# TASK REQUIREMENTS
Write out the listing below in full and exactly, leaving out every picture.

---*---

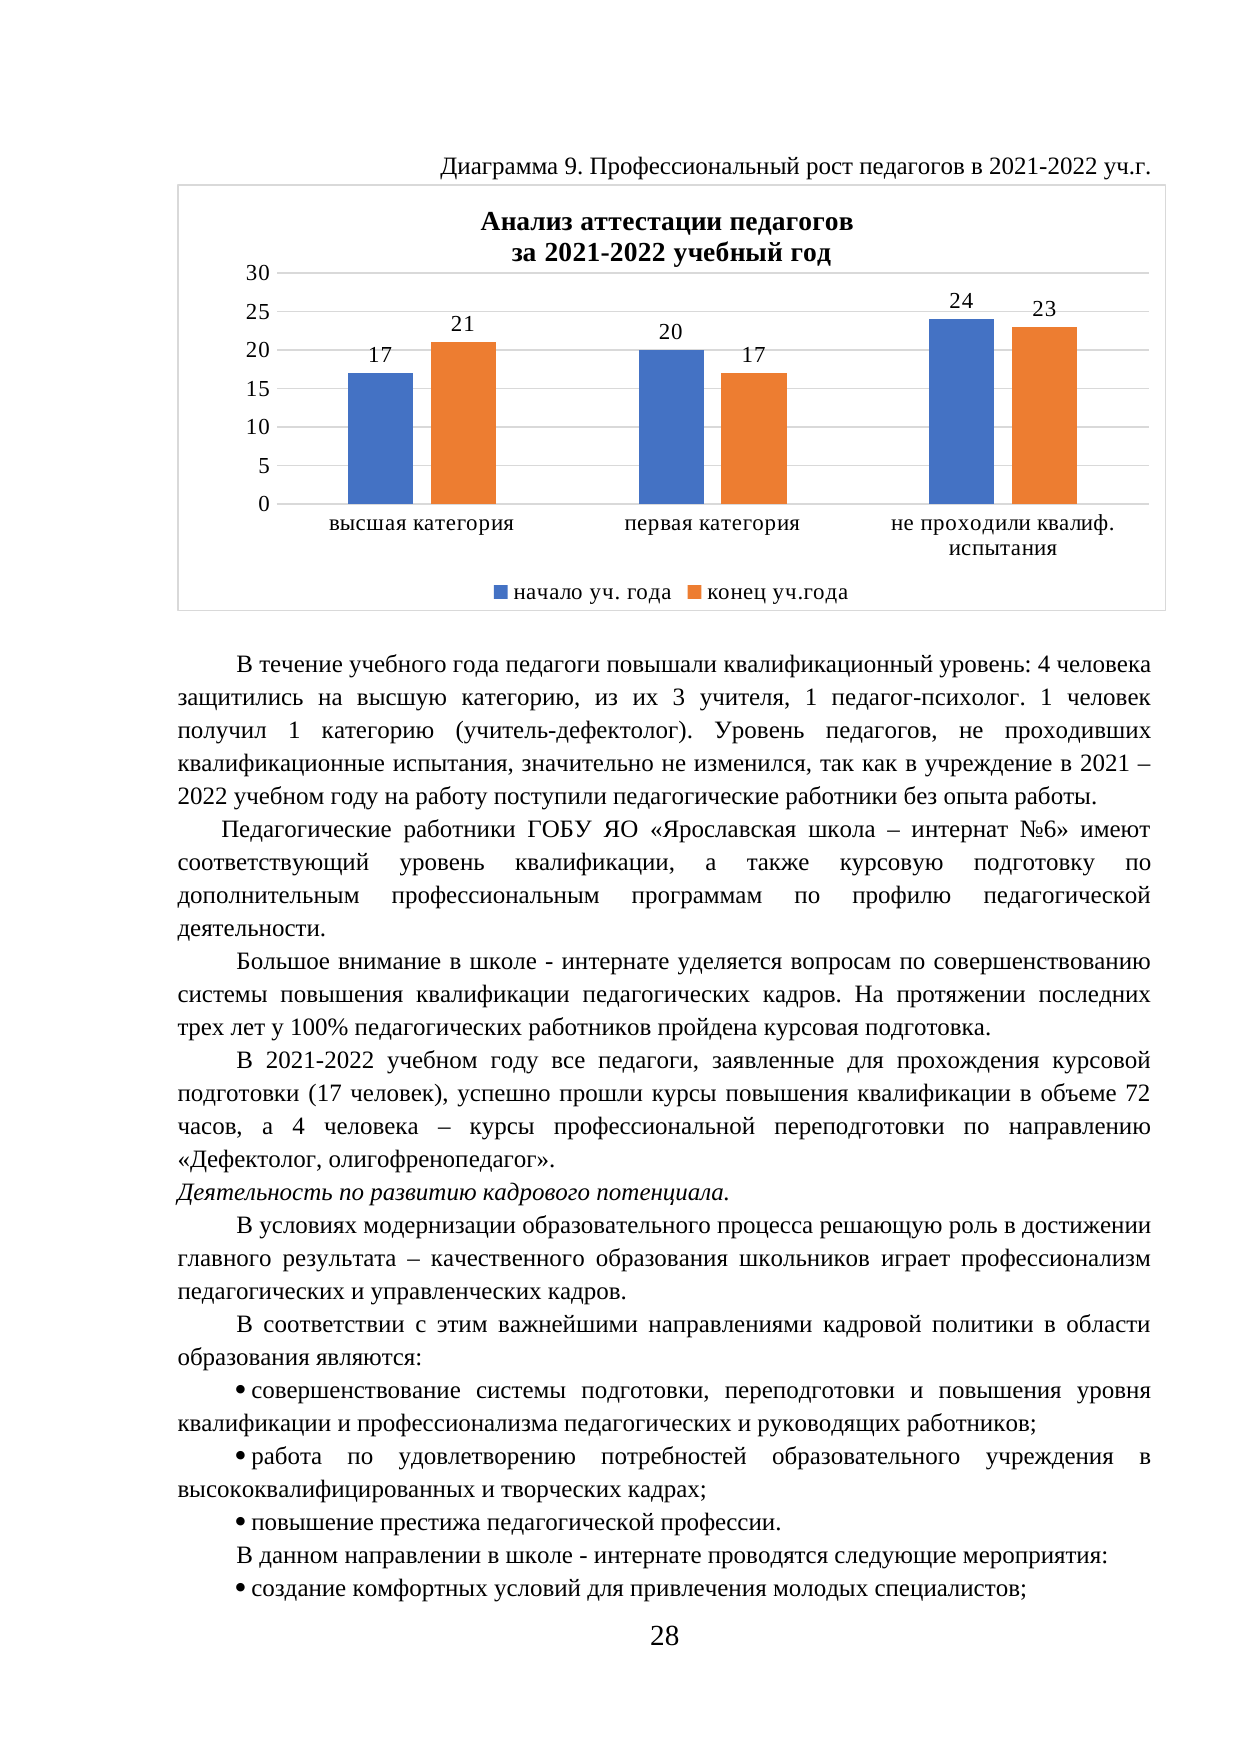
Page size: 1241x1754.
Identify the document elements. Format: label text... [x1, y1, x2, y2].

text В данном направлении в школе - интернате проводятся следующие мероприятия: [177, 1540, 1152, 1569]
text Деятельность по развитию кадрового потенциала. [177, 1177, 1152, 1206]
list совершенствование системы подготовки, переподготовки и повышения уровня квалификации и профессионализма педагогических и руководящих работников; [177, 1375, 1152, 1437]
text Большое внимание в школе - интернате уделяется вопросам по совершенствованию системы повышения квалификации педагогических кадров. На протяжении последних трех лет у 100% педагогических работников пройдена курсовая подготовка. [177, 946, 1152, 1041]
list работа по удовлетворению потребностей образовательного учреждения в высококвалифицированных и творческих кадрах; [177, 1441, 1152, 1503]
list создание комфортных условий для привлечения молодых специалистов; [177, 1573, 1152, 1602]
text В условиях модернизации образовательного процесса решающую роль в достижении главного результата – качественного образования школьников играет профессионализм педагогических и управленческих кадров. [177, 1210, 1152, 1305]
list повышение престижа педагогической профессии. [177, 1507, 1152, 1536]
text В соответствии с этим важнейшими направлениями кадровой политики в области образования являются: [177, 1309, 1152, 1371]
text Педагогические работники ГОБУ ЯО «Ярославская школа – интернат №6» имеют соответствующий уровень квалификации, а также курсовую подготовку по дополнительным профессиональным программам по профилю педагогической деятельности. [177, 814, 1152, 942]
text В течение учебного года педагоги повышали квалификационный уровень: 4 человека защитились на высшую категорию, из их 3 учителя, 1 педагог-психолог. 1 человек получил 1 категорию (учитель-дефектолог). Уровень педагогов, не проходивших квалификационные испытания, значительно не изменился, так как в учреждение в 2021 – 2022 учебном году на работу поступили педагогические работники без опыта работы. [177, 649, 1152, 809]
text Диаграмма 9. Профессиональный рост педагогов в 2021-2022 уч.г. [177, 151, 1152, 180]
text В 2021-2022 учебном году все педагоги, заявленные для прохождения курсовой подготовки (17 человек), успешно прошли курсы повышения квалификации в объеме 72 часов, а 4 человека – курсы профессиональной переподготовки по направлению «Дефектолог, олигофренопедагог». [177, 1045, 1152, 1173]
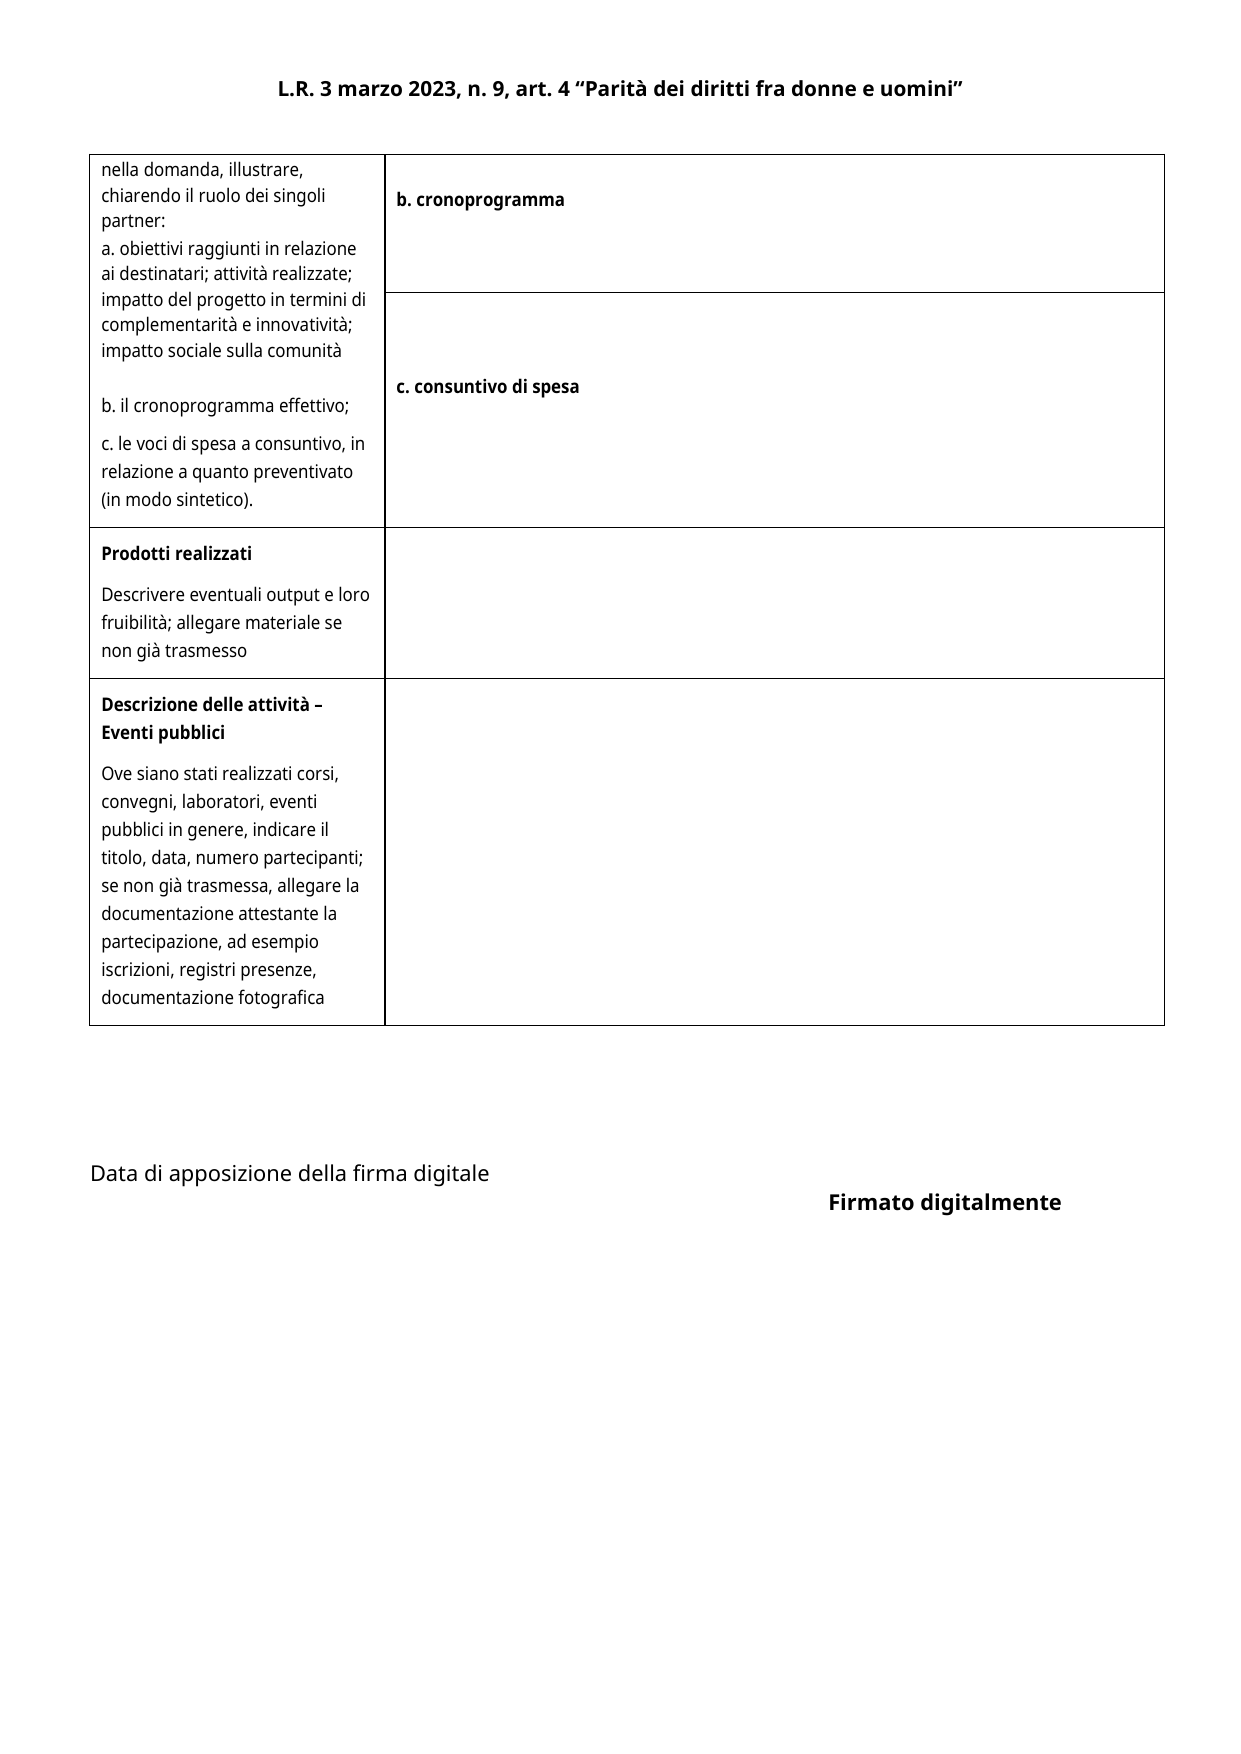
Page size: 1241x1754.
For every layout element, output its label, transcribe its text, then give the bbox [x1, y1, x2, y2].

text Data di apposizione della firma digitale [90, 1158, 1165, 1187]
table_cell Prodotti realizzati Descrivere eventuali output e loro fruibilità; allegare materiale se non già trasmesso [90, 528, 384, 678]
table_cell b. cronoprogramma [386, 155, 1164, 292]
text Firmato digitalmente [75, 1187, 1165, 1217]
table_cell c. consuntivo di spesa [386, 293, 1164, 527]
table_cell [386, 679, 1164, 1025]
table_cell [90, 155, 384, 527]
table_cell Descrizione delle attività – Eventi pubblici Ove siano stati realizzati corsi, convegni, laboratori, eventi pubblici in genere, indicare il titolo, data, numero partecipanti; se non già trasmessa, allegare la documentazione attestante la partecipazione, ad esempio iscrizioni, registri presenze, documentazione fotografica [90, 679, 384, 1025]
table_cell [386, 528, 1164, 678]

---*---

# EXERCISE OUTPUT
Page size: 1241x1754.
Identify the document elements. Format: label text... [x1, y1, x2, y2].

text В данном направлении в школе - интернате проводятся следующие мероприятия: [177, 1540, 1152, 1569]
text Деятельность по развитию кадрового потенциала. [177, 1177, 1152, 1206]
list совершенствование системы подготовки, переподготовки и повышения уровня квалификации и профессионализма педагогических и руководящих работников; [177, 1375, 1152, 1437]
text Большое внимание в школе - интернате уделяется вопросам по совершенствованию системы повышения квалификации педагогических кадров. На протяжении последних трех лет у 100% педагогических работников пройдена курсовая подготовка. [177, 946, 1152, 1041]
list работа по удовлетворению потребностей образовательного учреждения в высококвалифицированных и творческих кадрах; [177, 1441, 1152, 1503]
list создание комфортных условий для привлечения молодых специалистов; [177, 1573, 1152, 1602]
text В условиях модернизации образовательного процесса решающую роль в достижении главного результата – качественного образования школьников играет профессионализм педагогических и управленческих кадров. [177, 1210, 1152, 1305]
list повышение престижа педагогической профессии. [177, 1507, 1152, 1536]
text В соответствии с этим важнейшими направлениями кадровой политики в области образования являются: [177, 1309, 1152, 1371]
text Педагогические работники ГОБУ ЯО «Ярославская школа – интернат №6» имеют соответствующий уровень квалификации, а также курсовую подготовку по дополнительным профессиональным программам по профилю педагогической деятельности. [177, 814, 1152, 942]
text В течение учебного года педагоги повышали квалификационный уровень: 4 человека защитились на высшую категорию, из их 3 учителя, 1 педагог-психолог. 1 человек получил 1 категорию (учитель-дефектолог). Уровень педагогов, не проходивших квалификационные испытания, значительно не изменился, так как в учреждение в 2021 – 2022 учебном году на работу поступили педагогические работники без опыта работы. [177, 649, 1152, 809]
text Диаграмма 9. Профессиональный рост педагогов в 2021-2022 уч.г. [177, 151, 1152, 180]
text В 2021-2022 учебном году все педагоги, заявленные для прохождения курсовой подготовки (17 человек), успешно прошли курсы повышения квалификации в объеме 72 часов, а 4 человека – курсы профессиональной переподготовки по направлению «Дефектолог, олигофренопедагог». [177, 1045, 1152, 1173]
Page size: 1241x1754.
For every layout element, output its label, transcribe its text, then give the bbox [x1, y1, x2, y2].

text Data di apposizione della firma digitale [90, 1158, 1165, 1187]
table_cell Prodotti realizzati Descrivere eventuali output e loro fruibilità; allegare materiale se non già trasmesso [90, 528, 384, 678]
table_cell b. cronoprogramma [386, 155, 1164, 292]
text Firmato digitalmente [75, 1187, 1165, 1217]
table_cell c. consuntivo di spesa [386, 293, 1164, 527]
table_cell [386, 679, 1164, 1025]
table_cell [90, 155, 384, 527]
table_cell Descrizione delle attività – Eventi pubblici Ove siano stati realizzati corsi, convegni, laboratori, eventi pubblici in genere, indicare il titolo, data, numero partecipanti; se non già trasmessa, allegare la documentazione attestante la partecipazione, ad esempio iscrizioni, registri presenze, documentazione fotografica [90, 679, 384, 1025]
table_cell [386, 528, 1164, 678]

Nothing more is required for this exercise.